ABEJAはJR東日本と連携し、高輪ゲートウェイシティの館内物流完全自動化を目指す実証プロジェクトを9月3日に開始した。自律走行型デリバリーロボットへの荷物受け渡しは多品種・不規則配置のため自動化が難しく人手に頼っていたが、AIがロボットを自律制御する「フィジカルAI」技術を用い、双腕ロボットによる受け渡し工程の自動化に成功したという。今後は現場データの収集を進め、館内配送全体の自動化を検証していく方針。

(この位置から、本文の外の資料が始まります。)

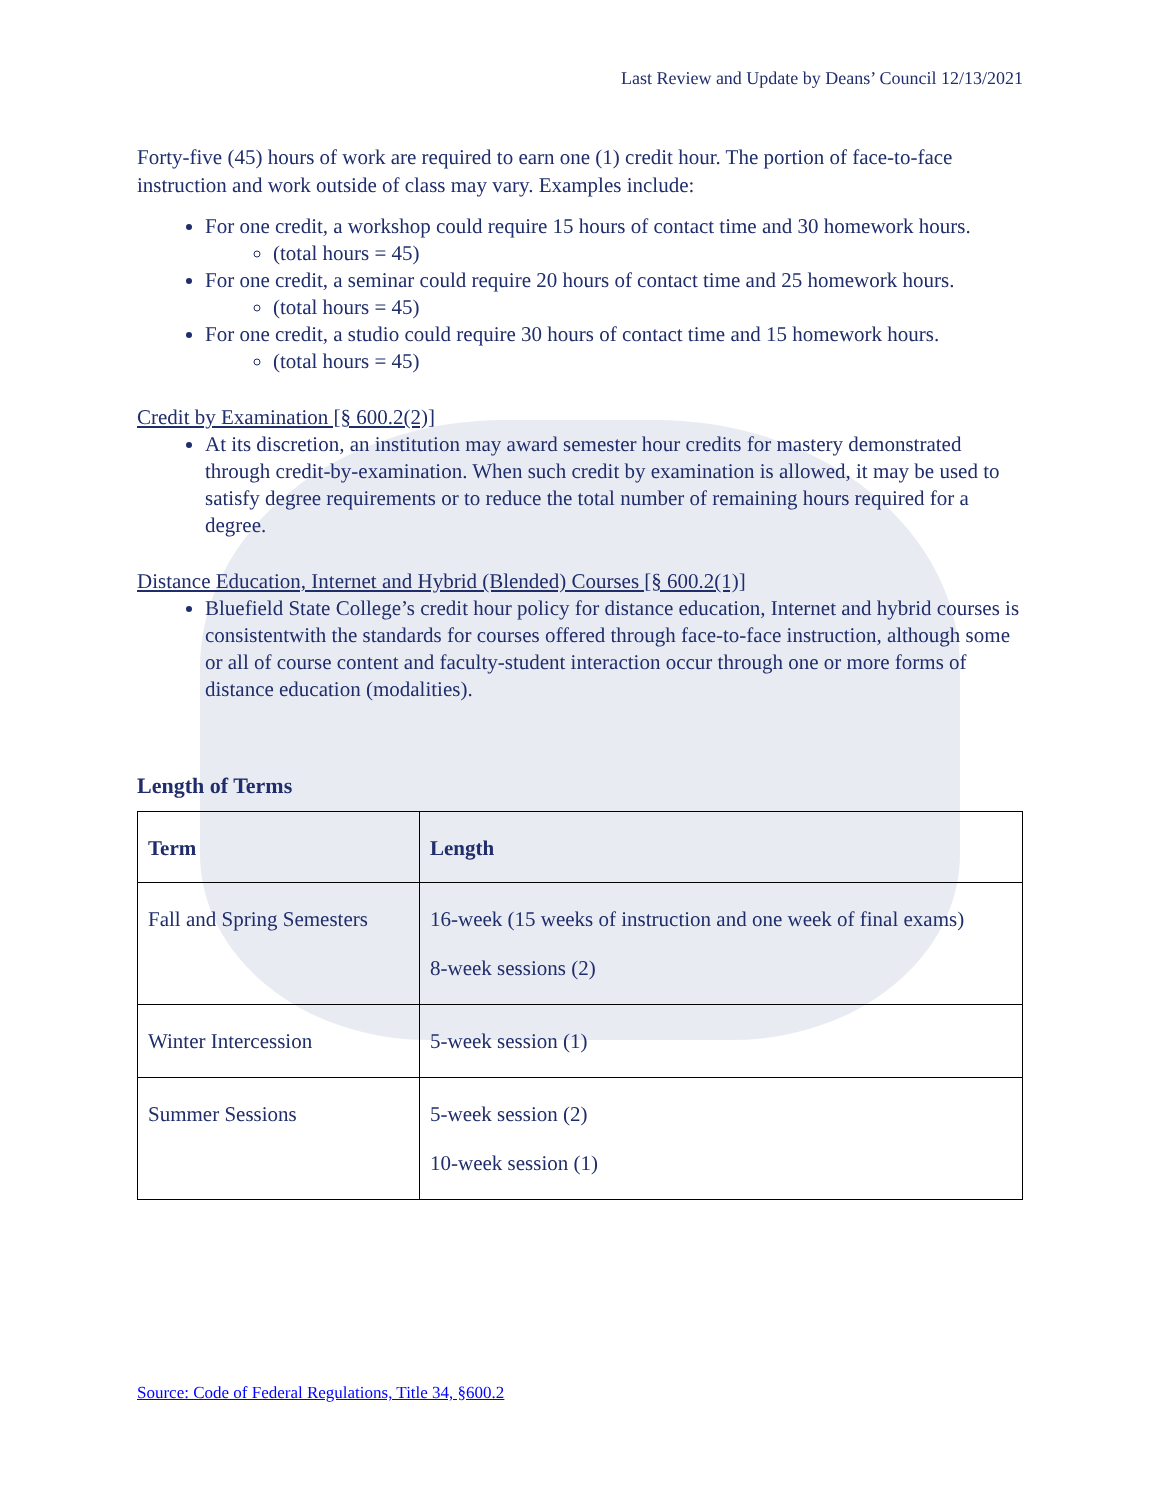Last Review and Update by Deans’ Council 12/13/2021
Forty-five (45) hours of work are required to earn one (1) credit hour. The portion of face-to-face instruction and work outside of class may vary. Examples include:
For one credit, a workshop could require 15 hours of contact time and 30 homework hours.
(total hours = 45)
For one credit, a seminar could require 20 hours of contact time and 25 homework hours.
(total hours = 45)
For one credit, a studio could require 30 hours of contact time and 15 homework hours.
(total hours = 45)
Credit by Examination [§ 600.2(2)]
At its discretion, an institution may award semester hour credits for mastery demonstrated through credit-by-examination. When such credit by examination is allowed, it may be used to satisfy degree requirements or to reduce the total number of remaining hours required for a degree.
Distance Education, Internet and Hybrid (Blended) Courses [§ 600.2(1)]
Bluefield State College’s credit hour policy for distance education, Internet and hybrid courses is consistentwith the standards for courses offered through face-to-face instruction, although some or all of course content and faculty-student interaction occur through one or more forms of distance education (modalities).
Length of Terms
| Term | Length |
| --- | --- |
| Fall and Spring Semesters | 16-week (15 weeks of instruction and one week of final exams) 8-week sessions (2) |
| Winter Intercession | 5-week session (1) |
| Summer Sessions | 5-week session (2) 10-week session (1) |
Source: Code of Federal Regulations, Title 34, §600.2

館内デリバリーの人手不足や配送コストに悩む施設運営者・店舗にとって、こうした自動化の動きは他人事ではないと感じる方も多いのではないでしょうか。
商業施設や複合開発エリアではロボットによる館内配送の実証が広がりつつありますが、荷物の受け渡しという“最後の壁”は自動化が難しく人手に頼ってきた領域でした。今回のフィジカルAI活用は、その壁を崩す動きの一例として業界内で注目される位置づけにあります。
自店舗で今すぐロボット導入を検討する道もあれば、まずは商業施設側の実証結果を注視し、館内配送の効率化が飲食店の受け取りオペレーションにどう影響するかを見極めるという道もあります。将来的な人手不足対策として、こうした自動化技術の動向を情報収集しておくという選択肢も考えられます。